Les comédiens marocains de la pièce sont tous conscients de la portée du message et y adhèrent avec conviction. «C’est ma première participation dans le cadre du théâtre de l’opprimé. Moi, à la base, je suis toujours indignée quand je vois que des enfants, voire des personnes d’un certain âge, exercent un acte raciste sur un migrant subsaharien. L’objectif de ma participation est de lutter, à travers la culture, contre le racisme», souligne Manal Chahab, comédienne et danseuse. Quant à Soukaina Benchekroun, elle est surtout intéressée par l’interaction avec le public et le débat qui s’ensuivra.

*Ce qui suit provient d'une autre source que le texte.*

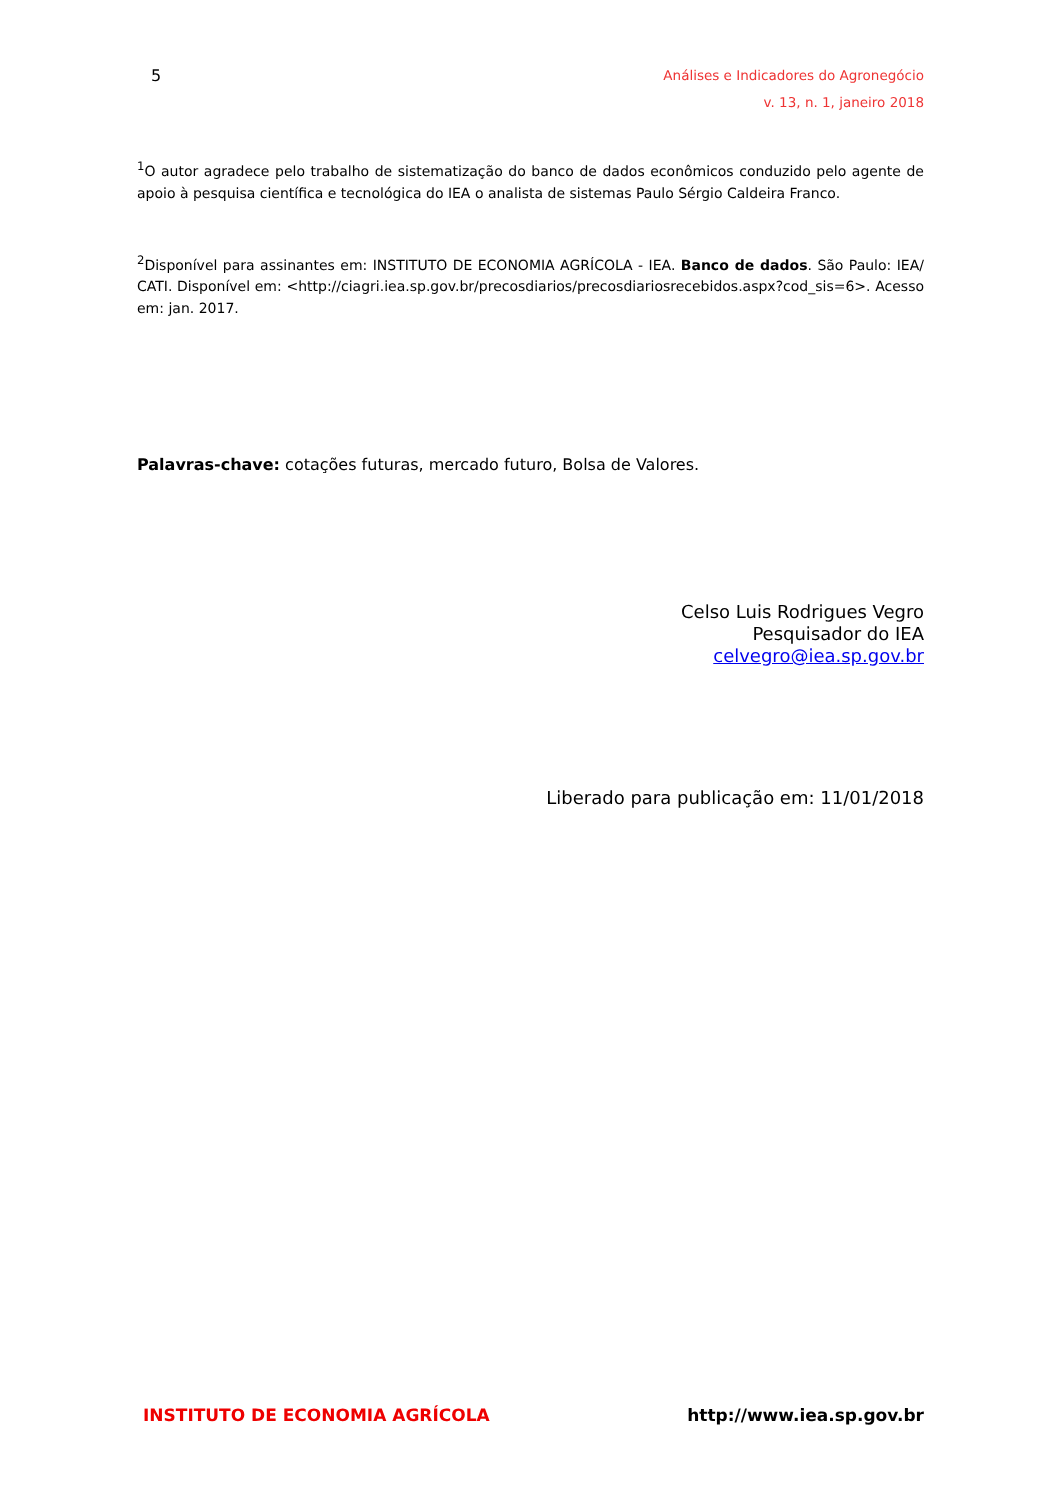5
Análises e Indicadores do Agronegócio
v. 13, n. 1, janeiro 2018
<sup>1</sup> O autor agradece pelo trabalho de sistematização do banco de dados econômicos conduzido pelo agente de apoio à pesquisa científica e tecnológica do IEA o analista de sistemas Paulo Sérgio Caldeira Franco.
<sup>2</sup> Disponível para assinantes em: INSTITUTO DE ECONOMIA AGRÍCOLA - IEA. Banco de dados. São Paulo: IEA/ CATI. Disponível em: <http://ciagri.iea.sp.gov.br/precosdiarios/precosdiariosrecebidos.aspx?cod_sis=6>. Acesso em: jan. 2017.
Palavras-chave: cotações futuras, mercado futuro, Bolsa de Valores.
Celso Luis Rodrigues Vegro
Pesquisador do IEA
celvegro@iea.sp.gov.br
Liberado para publicação em: 11/01/2018
INSTITUTO DE ECONOMIA AGRÍCOLA http://www.iea.sp.gov.br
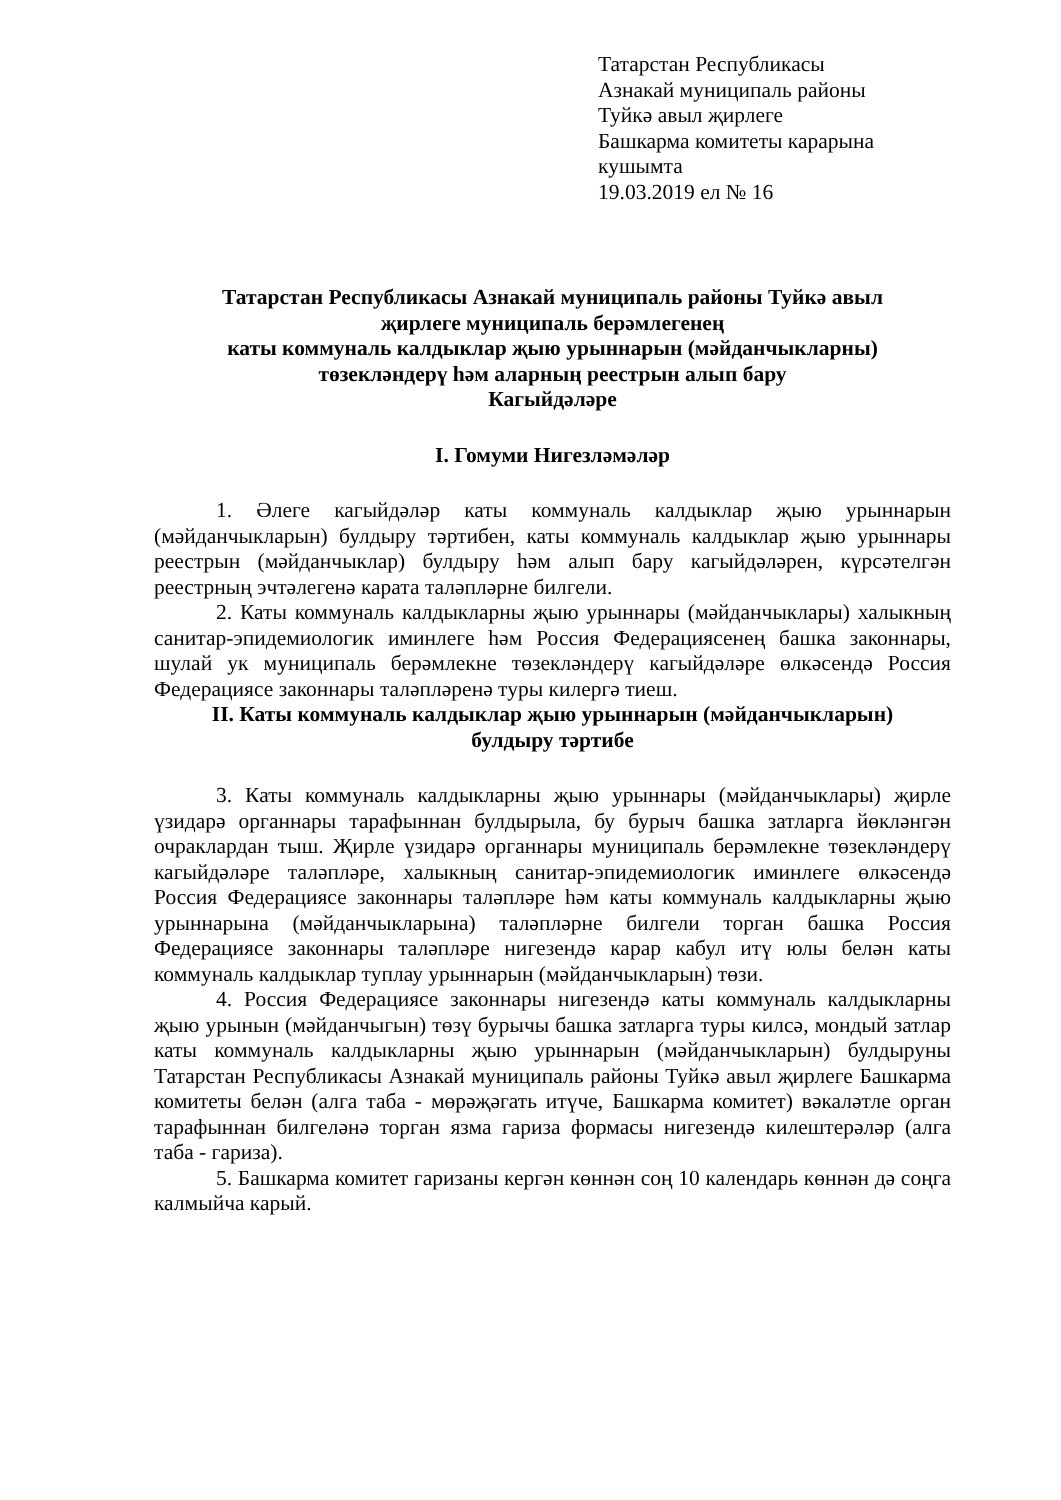Татарстан Республикасы
Азнакай муниципаль районы
Туйкә авыл җирлеге
Башкарма комитеты карарына
кушымта
19.03.2019 ел № 16
Татарстан Республикасы Азнакай муниципаль районы Туйкә авыл
җирлеге муниципаль берәмлегенең
каты коммуналь калдыклар җыю урыннарын (мәйданчыкларны)
төзекләндерү һәм аларның реестрын алып бару
Кагыйдәләре
I. Гомуми Нигезләмәләр
1. Әлеге кагыйдәләр каты коммуналь калдыклар җыю урыннарын (мәйданчыкларын) булдыру тәртибен, каты коммуналь калдыклар җыю урыннары реестрын (мәйданчыклар) булдыру һәм алып бару кагыйдәләрен, күрсәтелгән реестрның эчтәлегенә карата таләпләрне билгели.
2. Каты коммуналь калдыкларны җыю урыннары (мәйданчыклары) халыкның санитар-эпидемиологик иминлеге һәм Россия Федерациясенең башка законнары, шулай ук муниципаль берәмлекне төзекләндерү кагыйдәләре өлкәсендә Россия Федерациясе законнары таләпләренә туры килергә тиеш.
II. Каты коммуналь калдыклар җыю урыннарын (мәйданчыкларын)
булдыру тәртибе
3. Каты коммуналь калдыкларны җыю урыннары (мәйданчыклары) җирле үзидарә органнары тарафыннан булдырыла, бу бурыч башка затларга йөкләнгән очраклардан тыш. Җирле үзидарә органнары муниципаль берәмлекне төзекләндерү кагыйдәләре таләпләре, халыкның санитар-эпидемиологик иминлеге өлкәсендә Россия Федерациясе законнары таләпләре һәм каты коммуналь калдыкларны җыю урыннарына (мәйданчыкларына) таләпләрне билгели торган башка Россия Федерациясе законнары таләпләре нигезендә карар кабул итү юлы белән каты коммуналь калдыклар туплау урыннарын (мәйданчыкларын) төзи.
4. Россия Федерациясе законнары нигезендә каты коммуналь калдыкларны җыю урынын (мәйданчыгын) төзү бурычы башка затларга туры килсә, мондый затлар каты коммуналь калдыкларны җыю урыннарын (мәйданчыкларын) булдыруны Татарстан Республикасы Азнакай муниципаль районы Туйкә авыл җирлеге Башкарма комитеты белән (алга таба - мөрәҗәгать итүче, Башкарма комитет) вәкаләтле орган тарафыннан билгеләнә торган язма гариза формасы нигезендә килештерәләр (алга таба - гариза).
5. Башкарма комитет гаризаны кергән көннән соң 10 календарь көннән дә соңга калмыйча карый.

Reuben lui est près à apporter son témoignage, fruit de son expérience de la traversée vers le Maroc, sur les rêves de ces migrants, de l’Europe devenue inaccessible… Des histoires de précarité qui se terminent au Maroc, souvent dans des conditions loin d’être idéales. «On ne sort jamais de la traversée indemne. Moi, à travers cette expérience artistique, je veux discuter avec le public pour qu’il sache le degré de stress, de violence et autres privations qui sont le lot de la vie quotidienne des migrants. Et je suis sûr que nous allons nous entendre à la fin», ajoute Reuben. Douze spectacles sont prévus dans les espaces publics de Casablanca, Rabat, Agadir, Tanger, Fès et Nador. «Si on parvient à faire douter les gens sur leurs préjugés tout en leur proposant une belle création artistique, on aura réussi notre pari», conclut, souriant, Housni Almoukhliss.